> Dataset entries
•••
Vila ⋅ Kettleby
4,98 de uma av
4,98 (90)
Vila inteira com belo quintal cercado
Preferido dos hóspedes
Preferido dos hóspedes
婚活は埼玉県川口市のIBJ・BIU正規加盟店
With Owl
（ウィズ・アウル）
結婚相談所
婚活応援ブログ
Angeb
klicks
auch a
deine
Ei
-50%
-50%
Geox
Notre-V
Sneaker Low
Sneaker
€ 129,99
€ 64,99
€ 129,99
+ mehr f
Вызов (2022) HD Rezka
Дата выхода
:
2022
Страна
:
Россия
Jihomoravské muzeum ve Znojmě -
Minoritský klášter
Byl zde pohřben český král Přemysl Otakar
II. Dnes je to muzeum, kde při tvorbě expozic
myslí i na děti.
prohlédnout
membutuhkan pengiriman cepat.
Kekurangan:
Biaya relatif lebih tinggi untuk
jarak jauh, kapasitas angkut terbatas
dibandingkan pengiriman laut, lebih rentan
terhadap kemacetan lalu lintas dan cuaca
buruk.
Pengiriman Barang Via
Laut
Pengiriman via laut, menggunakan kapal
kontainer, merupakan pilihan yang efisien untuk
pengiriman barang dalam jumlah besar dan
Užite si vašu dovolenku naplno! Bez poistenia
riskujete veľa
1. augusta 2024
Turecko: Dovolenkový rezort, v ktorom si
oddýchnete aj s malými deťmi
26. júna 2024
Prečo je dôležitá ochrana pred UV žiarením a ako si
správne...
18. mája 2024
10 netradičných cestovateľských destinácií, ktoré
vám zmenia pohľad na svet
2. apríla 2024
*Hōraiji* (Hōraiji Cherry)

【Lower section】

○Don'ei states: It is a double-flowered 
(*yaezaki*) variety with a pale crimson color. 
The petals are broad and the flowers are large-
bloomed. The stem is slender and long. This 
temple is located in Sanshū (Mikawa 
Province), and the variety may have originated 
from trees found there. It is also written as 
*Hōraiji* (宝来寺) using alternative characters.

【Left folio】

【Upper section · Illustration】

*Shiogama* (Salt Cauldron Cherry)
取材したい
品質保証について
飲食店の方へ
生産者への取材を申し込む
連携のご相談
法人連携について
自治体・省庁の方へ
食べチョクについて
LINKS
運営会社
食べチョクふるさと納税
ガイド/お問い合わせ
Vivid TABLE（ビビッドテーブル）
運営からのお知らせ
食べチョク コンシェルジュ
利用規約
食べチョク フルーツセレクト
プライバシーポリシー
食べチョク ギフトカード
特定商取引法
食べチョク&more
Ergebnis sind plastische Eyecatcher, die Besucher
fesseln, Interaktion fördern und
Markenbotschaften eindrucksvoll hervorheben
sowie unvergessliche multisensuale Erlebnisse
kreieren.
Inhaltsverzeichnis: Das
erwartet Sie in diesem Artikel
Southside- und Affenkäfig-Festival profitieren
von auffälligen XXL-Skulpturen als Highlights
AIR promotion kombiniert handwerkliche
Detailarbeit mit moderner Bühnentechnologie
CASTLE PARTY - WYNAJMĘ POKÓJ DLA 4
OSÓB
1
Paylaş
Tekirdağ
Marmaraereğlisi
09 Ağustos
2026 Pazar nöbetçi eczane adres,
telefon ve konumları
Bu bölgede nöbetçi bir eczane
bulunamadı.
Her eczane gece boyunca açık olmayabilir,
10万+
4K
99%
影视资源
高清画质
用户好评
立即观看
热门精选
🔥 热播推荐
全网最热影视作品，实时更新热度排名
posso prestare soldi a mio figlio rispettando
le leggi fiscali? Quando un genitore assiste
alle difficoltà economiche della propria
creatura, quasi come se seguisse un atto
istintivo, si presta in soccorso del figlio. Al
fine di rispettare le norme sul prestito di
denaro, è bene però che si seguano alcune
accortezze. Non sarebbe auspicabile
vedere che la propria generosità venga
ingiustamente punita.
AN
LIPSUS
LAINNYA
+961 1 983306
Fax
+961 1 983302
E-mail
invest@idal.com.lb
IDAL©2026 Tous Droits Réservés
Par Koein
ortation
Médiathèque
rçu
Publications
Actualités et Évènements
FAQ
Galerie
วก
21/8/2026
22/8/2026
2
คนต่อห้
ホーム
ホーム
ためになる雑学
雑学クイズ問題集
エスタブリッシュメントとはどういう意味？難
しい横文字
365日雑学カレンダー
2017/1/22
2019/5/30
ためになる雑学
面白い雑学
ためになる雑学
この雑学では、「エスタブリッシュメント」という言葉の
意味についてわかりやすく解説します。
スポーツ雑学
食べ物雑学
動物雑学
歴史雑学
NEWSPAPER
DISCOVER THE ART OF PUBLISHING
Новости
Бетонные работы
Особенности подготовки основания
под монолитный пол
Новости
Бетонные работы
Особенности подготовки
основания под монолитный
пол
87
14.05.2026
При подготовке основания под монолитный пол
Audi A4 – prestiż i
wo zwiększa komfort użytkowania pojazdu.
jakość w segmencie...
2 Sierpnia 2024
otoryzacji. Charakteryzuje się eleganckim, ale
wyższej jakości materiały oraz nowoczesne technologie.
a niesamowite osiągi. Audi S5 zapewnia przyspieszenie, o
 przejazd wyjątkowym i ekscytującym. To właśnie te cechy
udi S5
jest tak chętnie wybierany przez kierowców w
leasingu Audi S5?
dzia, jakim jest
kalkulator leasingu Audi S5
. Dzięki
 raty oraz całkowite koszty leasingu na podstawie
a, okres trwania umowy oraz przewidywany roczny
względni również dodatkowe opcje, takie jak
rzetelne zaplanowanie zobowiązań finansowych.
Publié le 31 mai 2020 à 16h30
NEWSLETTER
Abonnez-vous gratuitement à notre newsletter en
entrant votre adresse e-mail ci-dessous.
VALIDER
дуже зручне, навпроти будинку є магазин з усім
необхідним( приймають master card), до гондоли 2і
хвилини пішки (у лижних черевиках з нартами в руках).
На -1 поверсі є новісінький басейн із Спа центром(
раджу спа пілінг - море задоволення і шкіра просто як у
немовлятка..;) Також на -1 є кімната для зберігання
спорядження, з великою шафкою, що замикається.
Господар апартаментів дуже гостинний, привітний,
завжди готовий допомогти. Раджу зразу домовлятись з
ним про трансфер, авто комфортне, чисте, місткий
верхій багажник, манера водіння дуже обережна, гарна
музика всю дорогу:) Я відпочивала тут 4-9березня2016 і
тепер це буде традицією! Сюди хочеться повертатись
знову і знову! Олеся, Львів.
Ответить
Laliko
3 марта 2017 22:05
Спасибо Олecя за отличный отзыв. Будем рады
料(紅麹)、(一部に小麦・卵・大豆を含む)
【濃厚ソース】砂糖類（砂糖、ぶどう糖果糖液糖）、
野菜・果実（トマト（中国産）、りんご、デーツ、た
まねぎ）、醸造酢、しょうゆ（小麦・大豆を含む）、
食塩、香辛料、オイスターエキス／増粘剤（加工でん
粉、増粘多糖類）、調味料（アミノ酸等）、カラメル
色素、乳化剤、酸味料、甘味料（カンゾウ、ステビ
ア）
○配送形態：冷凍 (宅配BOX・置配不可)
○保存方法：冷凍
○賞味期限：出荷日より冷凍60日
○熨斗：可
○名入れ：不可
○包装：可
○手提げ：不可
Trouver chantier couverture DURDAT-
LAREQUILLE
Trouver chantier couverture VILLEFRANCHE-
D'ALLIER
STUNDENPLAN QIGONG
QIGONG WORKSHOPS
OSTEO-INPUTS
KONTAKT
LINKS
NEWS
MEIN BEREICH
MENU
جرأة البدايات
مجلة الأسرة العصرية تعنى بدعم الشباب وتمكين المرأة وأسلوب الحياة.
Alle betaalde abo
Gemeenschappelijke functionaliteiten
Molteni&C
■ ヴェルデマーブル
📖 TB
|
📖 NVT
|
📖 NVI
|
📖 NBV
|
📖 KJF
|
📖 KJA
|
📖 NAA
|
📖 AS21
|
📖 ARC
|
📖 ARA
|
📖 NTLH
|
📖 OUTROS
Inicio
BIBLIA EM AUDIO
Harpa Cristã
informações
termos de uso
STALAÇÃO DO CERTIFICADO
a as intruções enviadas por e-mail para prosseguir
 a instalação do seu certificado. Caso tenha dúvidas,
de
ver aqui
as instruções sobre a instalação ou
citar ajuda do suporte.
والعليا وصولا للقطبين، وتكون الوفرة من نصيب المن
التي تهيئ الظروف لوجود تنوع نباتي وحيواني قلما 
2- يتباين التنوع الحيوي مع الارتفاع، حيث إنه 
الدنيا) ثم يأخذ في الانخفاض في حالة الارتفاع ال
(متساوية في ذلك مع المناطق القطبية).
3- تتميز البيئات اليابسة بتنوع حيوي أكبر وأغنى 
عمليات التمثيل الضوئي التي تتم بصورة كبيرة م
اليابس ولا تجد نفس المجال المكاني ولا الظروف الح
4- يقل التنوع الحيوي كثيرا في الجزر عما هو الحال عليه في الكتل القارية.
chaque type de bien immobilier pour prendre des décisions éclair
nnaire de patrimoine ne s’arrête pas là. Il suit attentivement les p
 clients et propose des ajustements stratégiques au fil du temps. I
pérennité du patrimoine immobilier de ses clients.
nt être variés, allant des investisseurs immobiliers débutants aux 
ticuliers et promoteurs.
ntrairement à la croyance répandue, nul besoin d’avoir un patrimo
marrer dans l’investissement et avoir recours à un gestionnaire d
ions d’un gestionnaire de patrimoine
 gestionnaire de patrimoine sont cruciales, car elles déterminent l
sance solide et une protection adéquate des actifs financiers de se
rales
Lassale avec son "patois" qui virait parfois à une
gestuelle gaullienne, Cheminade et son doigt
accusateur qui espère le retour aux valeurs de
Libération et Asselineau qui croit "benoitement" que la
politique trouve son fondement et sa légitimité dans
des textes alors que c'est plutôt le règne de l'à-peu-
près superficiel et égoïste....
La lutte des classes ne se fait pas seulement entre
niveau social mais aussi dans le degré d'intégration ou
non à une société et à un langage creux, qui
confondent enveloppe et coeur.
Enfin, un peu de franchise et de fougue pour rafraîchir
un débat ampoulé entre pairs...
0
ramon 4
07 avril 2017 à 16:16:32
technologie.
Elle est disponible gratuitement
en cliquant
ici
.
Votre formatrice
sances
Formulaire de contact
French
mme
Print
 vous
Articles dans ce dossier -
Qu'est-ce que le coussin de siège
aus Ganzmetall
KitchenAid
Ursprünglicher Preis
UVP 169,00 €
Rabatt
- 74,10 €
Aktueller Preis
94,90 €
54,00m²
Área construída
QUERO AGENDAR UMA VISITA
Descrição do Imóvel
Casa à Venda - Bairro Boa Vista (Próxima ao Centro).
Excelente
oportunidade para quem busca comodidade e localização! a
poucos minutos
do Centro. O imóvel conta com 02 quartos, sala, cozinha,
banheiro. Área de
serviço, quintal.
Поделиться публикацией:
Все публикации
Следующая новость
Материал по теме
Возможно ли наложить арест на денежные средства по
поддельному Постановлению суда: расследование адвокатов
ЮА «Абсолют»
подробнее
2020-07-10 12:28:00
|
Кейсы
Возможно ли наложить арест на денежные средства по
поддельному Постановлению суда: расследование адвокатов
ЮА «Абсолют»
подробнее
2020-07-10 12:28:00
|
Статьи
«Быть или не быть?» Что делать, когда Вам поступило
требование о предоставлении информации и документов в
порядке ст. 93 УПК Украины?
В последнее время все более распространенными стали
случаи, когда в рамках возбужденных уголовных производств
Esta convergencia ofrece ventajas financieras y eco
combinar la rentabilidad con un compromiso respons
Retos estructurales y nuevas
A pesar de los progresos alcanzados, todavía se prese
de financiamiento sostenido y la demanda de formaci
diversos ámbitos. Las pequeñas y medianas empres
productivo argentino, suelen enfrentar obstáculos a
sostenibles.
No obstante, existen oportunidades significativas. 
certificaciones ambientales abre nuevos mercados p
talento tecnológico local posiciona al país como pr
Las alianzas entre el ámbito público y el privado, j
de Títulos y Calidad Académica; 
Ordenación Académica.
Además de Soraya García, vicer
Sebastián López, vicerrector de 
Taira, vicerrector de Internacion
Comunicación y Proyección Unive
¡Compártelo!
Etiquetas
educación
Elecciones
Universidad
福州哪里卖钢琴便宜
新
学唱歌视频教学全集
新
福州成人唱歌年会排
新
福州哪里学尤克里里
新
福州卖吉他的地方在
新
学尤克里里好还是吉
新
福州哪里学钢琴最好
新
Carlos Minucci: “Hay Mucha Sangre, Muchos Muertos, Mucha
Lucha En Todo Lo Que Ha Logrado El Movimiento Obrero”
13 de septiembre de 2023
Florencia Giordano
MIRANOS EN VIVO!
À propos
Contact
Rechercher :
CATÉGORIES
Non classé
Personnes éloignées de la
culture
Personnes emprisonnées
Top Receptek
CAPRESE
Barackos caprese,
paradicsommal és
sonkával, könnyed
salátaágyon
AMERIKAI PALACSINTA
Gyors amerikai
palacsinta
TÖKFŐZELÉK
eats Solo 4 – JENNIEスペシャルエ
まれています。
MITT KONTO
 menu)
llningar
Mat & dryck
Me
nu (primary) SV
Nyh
•••
> Problem
From the data, list each line in which the string "mail" appears.

> Response to this exercise
E-mail
entrant votre adresse e-mail ci-dessous.
a as intruções enviadas por e-mail para prosseguir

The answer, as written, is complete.